Are the real world and the cyberworld on a cultural collision course? There was a time when smooching at the drive-in and girlie magazines were parents’ worst nightmares. Times have changed. These days, sex education has replaced gym class and health education. Home economics? Forget about it.
News these days is about the untoward realities of the cyberworld leaving students thinking they have no choice but to kill themselves after being bullied or harassed online or on their cell phones. And sexting — sending sexually explicit text messages or images — which youths use as another form of bullying, quickly has become part of the urban lexicon.
In the real world, parents and teachers can use the V-chip in televisions large and small to keep sexually and violently explicit content at bay. In the virtual world, if parents aren’t vigilant, operators of virtual worlds will look the other way.
And just as tweens, teens and college students get busy with those new Christmas netbooks and PCs, up pops the Federal Trade Commission (FTC) with words of warning.
The FTC recently released a report, “Virtual Worlds and Kids: Mapping the Risks,” which says youths can easily access adult content online through social-networking sites.
For teachers and parents not yet in the know, a brief course: The FTC considers sexually explicit content to include full or partial nudity and sexual acts (including sexual acts with minors).
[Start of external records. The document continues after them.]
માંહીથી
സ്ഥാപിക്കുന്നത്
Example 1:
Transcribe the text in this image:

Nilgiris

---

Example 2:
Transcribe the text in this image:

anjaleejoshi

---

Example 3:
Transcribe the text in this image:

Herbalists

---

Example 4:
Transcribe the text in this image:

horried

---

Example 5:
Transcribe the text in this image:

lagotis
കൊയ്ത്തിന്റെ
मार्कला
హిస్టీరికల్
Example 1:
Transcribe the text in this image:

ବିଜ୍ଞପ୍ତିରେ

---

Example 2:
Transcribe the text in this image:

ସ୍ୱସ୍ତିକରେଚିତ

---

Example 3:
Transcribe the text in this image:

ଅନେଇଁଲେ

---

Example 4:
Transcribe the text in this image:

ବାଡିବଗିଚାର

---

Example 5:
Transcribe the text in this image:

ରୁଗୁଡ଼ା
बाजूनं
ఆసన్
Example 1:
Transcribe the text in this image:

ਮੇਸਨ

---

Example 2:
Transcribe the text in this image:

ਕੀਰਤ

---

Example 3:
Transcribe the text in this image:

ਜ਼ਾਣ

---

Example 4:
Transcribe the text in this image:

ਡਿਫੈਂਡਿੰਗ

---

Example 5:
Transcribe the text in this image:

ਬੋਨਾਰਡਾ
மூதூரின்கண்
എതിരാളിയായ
Violently explicit content includes animations involving blood, excessive blood or mutilation, violence against minors or animals, aggressive conflict, or graphic discussions or portrayals of suicide on virtual worlds.
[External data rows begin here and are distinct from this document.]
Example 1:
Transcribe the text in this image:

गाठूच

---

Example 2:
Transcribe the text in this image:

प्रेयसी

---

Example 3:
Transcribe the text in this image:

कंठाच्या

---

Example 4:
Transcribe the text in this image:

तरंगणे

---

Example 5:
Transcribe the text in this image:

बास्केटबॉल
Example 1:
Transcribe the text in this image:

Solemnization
Here’s what the FTC did. It examined 27 virtual sites and found that while most of the adult content appeared in virtual worlds geared for adults and teens, some appeared in sites considered child-oriented. The report gives 10 of the sites a low rating for explicit content; five are rated heavy, and four are moderate. Eight virtual worlds had zero content.
The report urges parents and operators to be more diligent and warns that “some virtual worlds designed for teens and adults allow — or even encourage — younger children to get around the worlds’ minimum age requirements.”
The report includes other warnings for parents:
• Don’t rely on age-screening mechanisms. Despite stated age restrictions, underage children may still access teen- and adult-oriented virtual sites by falsifying their ages to evade age-screening mechanisms.
• Unlike old-fashioned video games, online virtual worlds center on the premise of real-time communications, and many have integrated social networking tools into their spaces.
• Think outside the box. The sites studied by the FTC permitted a wide array of communication vehicles, including not only the ability to chat by text, but also the ability to instant-message, meet privately, voice-chat and communicate via webcams. These communication methods are more difficult for parents to monitor and sites to filter.
• FAQs and terms-of-service policies are not guaranteed firewalls. Users create the content that is displayed online; the site operator acts merely as a host to users’ own creations. It is difficult to gauge the types of content a child may encounter.
The consequences of un-checked social networking, with youths indulging themselves in virtual reality and sexting, are often tragic, as daily newspapers and local newscasts prove with regularity. Sometimes the incidents are a matter of life and death. One of the most widely reported stories in recent months is that of Jessica Logan, an Ohio teen who was taunted relentlessly by other teens who had seen the nude photo she had sexted to her boyfriend. Logan committed suicide (washingtontimes. com/news/ 2009/dec/21/citizen-journalism-teens-death-tied-to-sexting).
Some businesses are trying to be the eyes and ears of parents who aren’t paying attention.
Six Degrees Games, for example, has chosen Crisp Thinking’s NetModerator to guard the tween and teen sports destination Action AllStars against online predators, bullies and other threats in real time. Six Degrees Chief Executive Minard Hamilton said he wants to make sure users can make friends and have fun in a safe environment.
“Predators and bullies are always an issue when dealing with games and virtual worlds targeted toward children,” he said. “NetModerator is making sure our online community is a safe as well as fun environment and providing parents some well-deserved peace of mind as well.”